[Data for chart analysis]

··········

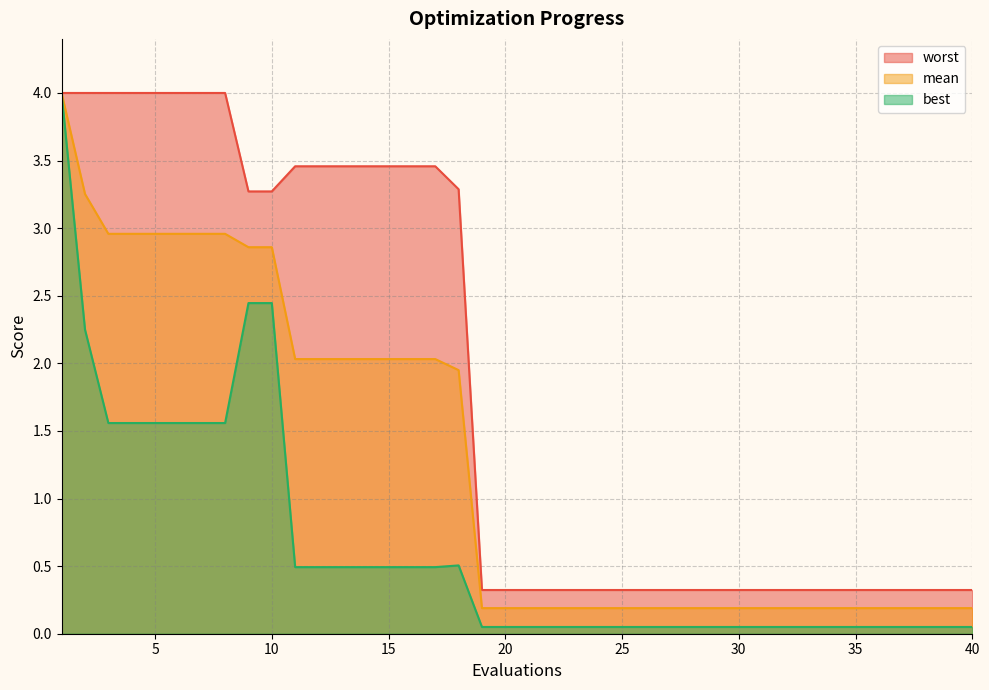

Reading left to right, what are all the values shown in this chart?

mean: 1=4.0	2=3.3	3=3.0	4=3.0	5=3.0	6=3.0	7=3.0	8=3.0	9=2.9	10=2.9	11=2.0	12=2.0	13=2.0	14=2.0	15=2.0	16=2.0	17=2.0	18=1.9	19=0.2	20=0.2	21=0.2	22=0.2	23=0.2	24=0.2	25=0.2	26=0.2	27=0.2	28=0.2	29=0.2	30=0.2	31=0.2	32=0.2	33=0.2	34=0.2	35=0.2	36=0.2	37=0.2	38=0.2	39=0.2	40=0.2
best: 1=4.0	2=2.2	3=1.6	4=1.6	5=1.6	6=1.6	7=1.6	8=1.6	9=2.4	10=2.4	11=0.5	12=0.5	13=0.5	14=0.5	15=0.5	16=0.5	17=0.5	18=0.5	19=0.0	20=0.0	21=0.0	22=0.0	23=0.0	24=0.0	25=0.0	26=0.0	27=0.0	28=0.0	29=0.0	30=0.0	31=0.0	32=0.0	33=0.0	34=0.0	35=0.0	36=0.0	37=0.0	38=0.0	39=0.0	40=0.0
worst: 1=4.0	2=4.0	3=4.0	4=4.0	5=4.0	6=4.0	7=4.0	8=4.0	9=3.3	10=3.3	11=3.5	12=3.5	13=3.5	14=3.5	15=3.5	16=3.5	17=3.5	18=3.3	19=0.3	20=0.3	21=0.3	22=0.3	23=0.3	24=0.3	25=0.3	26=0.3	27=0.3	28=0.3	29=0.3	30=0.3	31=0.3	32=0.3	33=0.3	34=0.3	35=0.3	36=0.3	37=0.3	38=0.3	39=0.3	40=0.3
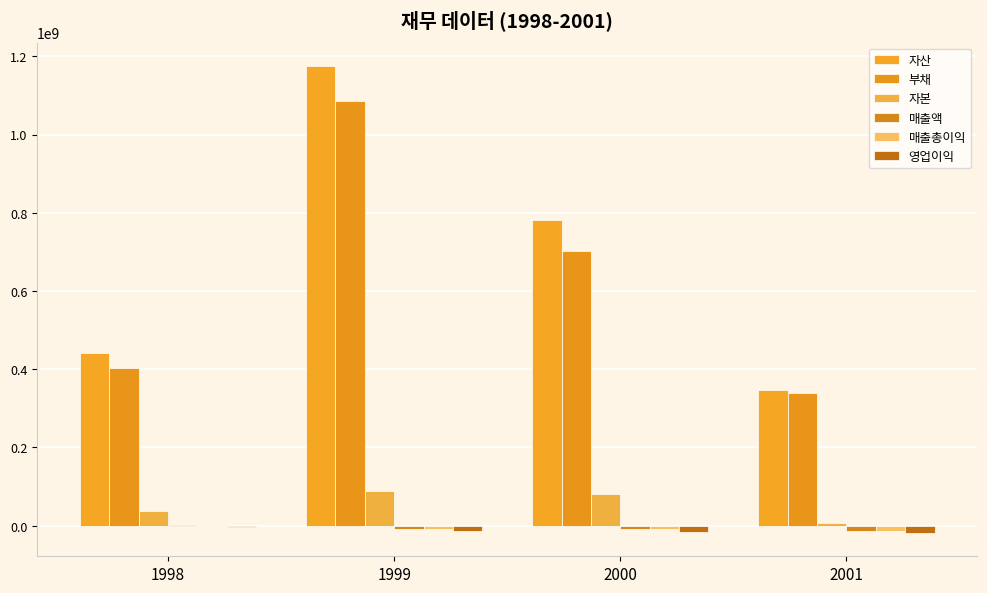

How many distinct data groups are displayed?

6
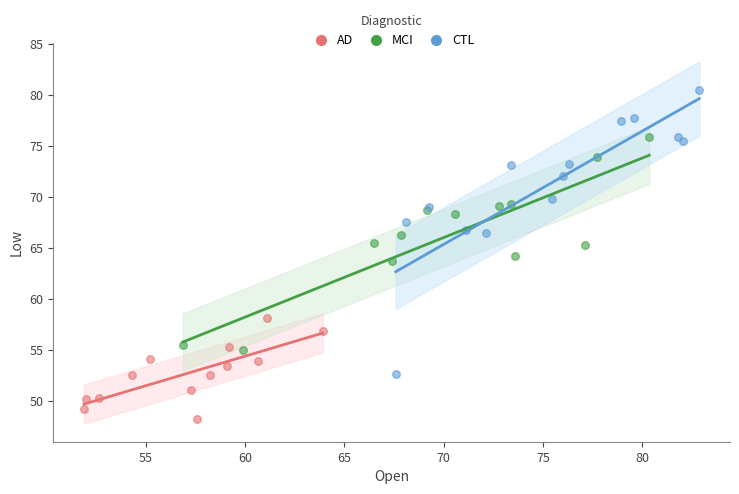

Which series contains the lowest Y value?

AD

··········

» **WHAT YOU SHOULD DO**
Find each line in the data above that contains the word "mean" and copy every such line in full.

» **ANSWER SECTION**
mean: 1=4.0	2=3.3	3=3.0	4=3.0	5=3.0	6=3.0	7=3.0	8=3.0	9=2.9	10=2.9	11=2.0	12=2.0	13=2.0	14=2.0	15=2.0	16=2.0	17=2.0	18=1.9	19=0.2	20=0.2	21=0.2	22=0.2	23=0.2	24=0.2	25=0.2	26=0.2	27=0.2	28=0.2	29=0.2	30=0.2	31=0.2	32=0.2	33=0.2	34=0.2	35=0.2	36=0.2	37=0.2	38=0.2	39=0.2	40=0.2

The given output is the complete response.